Henan Museum
The Bronze Zu (Chopping Block) with Patterns of Openwork Dragons
Edit: Acf
Time: 2024-01-15 11:06:06
Period: Spring and Autumn Period (770--476 B.C)
Provenance: Unearthed in No.2 tomb at Xiasi of Xichuan county, Nanyang, Henan province, 1978
Measurements: L. 35.5 cm, W.21 cm, H. 24 cm, W. 3.85 Kg


With a roughly waisted, slightly concave cutting board, the object has four flat and tapering legs, whose cross section are in a groove form. The chopping block was decorated with eight dragons, with four in pairs on the cutting surface, others on the four legs. The four dragons on the four legs correspond to their counterparts on the top in a head to head posture, thereby the designing notion of multiple-angle symmetries was represented on the whole.

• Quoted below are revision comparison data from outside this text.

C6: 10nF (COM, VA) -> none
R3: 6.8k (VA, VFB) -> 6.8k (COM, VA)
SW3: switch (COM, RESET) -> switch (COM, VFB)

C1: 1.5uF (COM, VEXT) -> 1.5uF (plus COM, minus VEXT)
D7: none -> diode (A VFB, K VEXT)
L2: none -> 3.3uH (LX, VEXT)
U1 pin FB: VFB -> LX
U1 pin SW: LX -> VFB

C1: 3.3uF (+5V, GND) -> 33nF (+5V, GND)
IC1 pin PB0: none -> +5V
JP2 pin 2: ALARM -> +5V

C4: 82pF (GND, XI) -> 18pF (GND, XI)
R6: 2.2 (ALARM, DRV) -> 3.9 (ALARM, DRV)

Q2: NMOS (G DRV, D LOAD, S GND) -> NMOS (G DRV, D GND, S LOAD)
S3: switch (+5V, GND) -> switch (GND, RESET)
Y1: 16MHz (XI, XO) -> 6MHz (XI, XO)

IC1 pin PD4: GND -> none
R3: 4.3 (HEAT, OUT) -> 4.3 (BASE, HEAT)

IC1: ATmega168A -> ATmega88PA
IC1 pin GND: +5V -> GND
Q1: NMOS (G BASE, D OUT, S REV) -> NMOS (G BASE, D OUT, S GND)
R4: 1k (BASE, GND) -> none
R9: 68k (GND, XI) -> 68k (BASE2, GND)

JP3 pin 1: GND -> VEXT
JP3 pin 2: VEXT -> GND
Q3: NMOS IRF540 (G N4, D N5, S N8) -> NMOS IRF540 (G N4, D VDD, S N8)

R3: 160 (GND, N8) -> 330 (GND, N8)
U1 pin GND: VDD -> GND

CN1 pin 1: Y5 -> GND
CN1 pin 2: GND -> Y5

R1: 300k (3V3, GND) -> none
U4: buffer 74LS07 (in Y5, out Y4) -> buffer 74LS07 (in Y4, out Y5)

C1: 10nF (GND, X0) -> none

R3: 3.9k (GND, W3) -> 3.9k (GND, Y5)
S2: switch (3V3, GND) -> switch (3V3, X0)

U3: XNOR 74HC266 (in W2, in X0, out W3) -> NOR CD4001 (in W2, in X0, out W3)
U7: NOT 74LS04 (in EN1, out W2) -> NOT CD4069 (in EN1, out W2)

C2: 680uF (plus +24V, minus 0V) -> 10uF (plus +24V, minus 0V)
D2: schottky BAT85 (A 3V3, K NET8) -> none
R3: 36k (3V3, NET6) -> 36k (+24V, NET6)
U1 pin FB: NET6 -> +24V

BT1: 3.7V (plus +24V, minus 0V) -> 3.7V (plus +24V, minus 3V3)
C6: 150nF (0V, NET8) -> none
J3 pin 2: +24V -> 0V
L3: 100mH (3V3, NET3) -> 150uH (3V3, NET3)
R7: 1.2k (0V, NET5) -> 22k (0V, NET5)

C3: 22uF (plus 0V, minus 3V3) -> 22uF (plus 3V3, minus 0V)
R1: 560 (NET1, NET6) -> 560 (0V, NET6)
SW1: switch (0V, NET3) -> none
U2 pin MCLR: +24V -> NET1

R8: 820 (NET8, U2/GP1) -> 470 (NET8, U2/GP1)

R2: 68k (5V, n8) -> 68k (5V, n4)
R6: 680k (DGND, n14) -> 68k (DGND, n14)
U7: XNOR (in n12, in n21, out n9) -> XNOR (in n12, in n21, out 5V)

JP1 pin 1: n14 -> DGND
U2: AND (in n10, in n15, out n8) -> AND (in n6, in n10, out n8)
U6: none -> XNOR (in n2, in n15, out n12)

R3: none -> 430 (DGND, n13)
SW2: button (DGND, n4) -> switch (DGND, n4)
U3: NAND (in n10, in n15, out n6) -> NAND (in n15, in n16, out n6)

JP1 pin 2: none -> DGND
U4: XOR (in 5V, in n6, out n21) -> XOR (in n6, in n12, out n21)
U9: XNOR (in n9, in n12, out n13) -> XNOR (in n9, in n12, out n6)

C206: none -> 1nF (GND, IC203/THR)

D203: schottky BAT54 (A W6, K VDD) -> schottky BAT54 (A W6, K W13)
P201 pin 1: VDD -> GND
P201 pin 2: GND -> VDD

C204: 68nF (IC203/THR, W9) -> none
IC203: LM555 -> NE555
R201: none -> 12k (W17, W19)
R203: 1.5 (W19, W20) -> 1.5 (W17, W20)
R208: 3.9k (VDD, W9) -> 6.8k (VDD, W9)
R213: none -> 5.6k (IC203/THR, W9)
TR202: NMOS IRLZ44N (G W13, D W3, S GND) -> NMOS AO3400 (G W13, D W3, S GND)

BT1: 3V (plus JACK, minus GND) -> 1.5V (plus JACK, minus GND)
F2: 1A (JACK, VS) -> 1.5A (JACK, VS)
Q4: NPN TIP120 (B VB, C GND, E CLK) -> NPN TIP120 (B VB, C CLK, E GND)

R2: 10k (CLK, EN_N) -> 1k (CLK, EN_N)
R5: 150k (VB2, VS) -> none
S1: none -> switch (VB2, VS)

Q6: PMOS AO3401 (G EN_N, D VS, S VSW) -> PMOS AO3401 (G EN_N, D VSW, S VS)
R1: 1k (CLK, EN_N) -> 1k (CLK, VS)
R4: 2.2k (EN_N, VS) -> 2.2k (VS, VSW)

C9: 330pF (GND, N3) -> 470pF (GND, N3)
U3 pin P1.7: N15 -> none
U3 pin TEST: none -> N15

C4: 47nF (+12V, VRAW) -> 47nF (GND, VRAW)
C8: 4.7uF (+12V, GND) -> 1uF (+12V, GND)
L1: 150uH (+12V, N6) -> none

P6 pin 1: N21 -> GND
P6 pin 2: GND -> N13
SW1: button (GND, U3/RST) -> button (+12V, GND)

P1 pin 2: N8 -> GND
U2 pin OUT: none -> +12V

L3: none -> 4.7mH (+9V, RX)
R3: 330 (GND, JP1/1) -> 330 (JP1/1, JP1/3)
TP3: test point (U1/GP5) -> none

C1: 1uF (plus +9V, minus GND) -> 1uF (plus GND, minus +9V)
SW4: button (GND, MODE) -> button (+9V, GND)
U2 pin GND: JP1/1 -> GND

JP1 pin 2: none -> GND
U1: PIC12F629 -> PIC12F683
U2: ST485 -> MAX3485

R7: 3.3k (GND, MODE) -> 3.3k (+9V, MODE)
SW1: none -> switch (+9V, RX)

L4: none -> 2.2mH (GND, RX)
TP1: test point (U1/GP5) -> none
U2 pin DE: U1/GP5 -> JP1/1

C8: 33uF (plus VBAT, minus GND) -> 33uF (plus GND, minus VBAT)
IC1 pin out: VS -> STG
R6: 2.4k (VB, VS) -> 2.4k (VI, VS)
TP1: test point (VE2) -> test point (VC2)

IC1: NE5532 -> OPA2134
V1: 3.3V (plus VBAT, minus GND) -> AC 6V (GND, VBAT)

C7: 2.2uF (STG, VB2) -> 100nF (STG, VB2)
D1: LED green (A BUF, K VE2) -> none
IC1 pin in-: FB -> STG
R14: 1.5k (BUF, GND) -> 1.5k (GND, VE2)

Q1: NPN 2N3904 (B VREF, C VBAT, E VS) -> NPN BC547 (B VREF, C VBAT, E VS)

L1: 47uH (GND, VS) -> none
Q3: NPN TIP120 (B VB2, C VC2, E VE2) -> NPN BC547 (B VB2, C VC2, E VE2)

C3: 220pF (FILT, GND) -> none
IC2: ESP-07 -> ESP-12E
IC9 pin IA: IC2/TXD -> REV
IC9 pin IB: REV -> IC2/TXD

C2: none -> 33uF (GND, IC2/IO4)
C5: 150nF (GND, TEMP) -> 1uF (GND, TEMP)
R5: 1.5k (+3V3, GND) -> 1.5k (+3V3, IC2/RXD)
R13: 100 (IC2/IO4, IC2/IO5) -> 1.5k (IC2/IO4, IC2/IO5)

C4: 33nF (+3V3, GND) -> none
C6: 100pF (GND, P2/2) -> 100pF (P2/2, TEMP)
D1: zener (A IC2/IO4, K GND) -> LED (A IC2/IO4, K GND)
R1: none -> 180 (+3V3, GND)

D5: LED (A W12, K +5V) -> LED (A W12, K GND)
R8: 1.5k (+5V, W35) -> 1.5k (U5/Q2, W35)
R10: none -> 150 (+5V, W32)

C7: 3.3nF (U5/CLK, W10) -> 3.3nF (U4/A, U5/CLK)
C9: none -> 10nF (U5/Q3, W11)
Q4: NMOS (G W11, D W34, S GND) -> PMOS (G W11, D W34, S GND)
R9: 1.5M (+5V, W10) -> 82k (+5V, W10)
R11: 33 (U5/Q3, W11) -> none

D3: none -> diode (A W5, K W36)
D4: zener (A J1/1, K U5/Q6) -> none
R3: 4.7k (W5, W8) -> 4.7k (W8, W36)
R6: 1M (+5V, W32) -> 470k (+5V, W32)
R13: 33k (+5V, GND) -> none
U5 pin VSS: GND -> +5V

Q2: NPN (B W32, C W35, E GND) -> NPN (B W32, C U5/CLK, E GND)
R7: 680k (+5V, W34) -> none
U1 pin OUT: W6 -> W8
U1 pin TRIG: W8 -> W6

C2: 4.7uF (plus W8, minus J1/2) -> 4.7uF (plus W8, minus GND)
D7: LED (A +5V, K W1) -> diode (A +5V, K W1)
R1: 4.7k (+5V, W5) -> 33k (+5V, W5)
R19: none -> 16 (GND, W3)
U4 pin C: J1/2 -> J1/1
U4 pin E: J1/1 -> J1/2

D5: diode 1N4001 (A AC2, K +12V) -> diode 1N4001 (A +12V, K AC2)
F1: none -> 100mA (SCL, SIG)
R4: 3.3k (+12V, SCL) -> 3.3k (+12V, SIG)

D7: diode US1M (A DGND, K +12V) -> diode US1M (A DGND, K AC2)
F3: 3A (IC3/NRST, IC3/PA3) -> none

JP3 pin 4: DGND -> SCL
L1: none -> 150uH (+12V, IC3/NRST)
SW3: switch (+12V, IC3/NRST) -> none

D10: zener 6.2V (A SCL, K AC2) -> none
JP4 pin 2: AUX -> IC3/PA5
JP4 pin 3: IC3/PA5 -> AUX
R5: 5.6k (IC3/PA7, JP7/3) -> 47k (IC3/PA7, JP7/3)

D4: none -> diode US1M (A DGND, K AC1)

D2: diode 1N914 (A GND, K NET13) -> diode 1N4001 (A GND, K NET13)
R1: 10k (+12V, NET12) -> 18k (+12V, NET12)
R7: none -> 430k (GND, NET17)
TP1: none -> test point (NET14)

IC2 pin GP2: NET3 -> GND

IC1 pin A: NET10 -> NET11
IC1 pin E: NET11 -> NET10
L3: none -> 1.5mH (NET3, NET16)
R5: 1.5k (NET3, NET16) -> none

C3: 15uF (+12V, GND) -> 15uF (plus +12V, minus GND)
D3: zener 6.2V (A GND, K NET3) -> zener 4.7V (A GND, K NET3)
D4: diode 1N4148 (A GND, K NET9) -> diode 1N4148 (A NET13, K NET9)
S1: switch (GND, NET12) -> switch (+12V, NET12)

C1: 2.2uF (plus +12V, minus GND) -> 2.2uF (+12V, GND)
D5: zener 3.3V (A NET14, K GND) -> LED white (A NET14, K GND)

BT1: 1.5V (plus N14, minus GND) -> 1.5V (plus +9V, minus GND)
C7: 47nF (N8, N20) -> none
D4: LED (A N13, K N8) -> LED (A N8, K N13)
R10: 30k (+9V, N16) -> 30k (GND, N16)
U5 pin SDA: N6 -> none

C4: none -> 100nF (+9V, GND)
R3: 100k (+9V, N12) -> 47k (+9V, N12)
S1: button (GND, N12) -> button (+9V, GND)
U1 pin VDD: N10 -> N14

Zu”, the chopping board, was a traditional food and ritual implement in ancient China. In the course of the sacrifice, meat was taken out of the Ding cauldron with a ladle and placed on the Zu, followed by finely cutting for offering to ancestors. The ancient ritual texts state that the number of the Zu used by the aristocrats of varied ranks largely corresponded to the number of the tripod cauldrons (Ding) they were entitled to deployed, for instance, the number of Zu used by the King of Zhou dynasty was nine (which was reserved for the emperor’s exclusive use), nevertheless, the class of scholar-officials used only three. Apparently, the deployment of Zu reflected the ritual code of the time to some extent.